Revisited.
Lucien's casting is amazing, blond hair and brittle eyes between blue and green, and Dane plays the pale, slightly sickly pretty teen, swaggering from the inside out and totally worth everyone for him bend. From his first appearance in the film, Lucien jumped on the library table to read out the works of Henry Miller in front of the crowd, a man eager to break all dogma and rules. But Lucien wasn't very brave or special. He believes that he knows the emptiness of life and that people are trapped in a cycle, so he wants to launch a literary revolution. Tear books, take drugs, the biggest feat is to sneak into the library at night to replace the precious books in the showcase with banned books. But he didn't write a word about New Vision, nor was he honest about his feelings. Lucian is the moose in the Beat Generation circle, with a devastating and dangerous beauty, his freewheeling, totally egoistic and slightly neurotic personality that, while causing David and Allen pain, is probably the greatest source of inspiration for their writing.
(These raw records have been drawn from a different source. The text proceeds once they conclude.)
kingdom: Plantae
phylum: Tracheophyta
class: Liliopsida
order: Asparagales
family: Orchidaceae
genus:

Also, I like the actor who plays William that most audiences ignore. Gold-rimmed glasses, neat suits and meticulously combed hair, a typical elite image, but forever addicted to the dense smoke, alcohol and psychedelic drugs, the emptiness and confusion behind his glasses can better deduce the beat generation. The sentence "Yes, Sir" erected a beat "trash" who soberly knew that he was powerless to change the reality.
I can't help but think of "American Animals". They are also four college students who want to prove that they are special ones by stealing a book. Adolescence is so wonderful, with infinite experiences and enthusiasm for life, because of infinite expectations and seriousness towards life, so I try hard to prove that I am alive and have left traces in this world.
However, the background of the times that appeared twice in the film is a little confusing. If the director wants to explain the social background of the characters in the film's confusion, emptiness, and the mental state of wanting to rebel but not knowing what to rebel, it is still a bit abrupt and confusing. .
At the end of the film, Lucien's performance when he inserts the knife into David's body is not very tense, but probably most people just care about his face.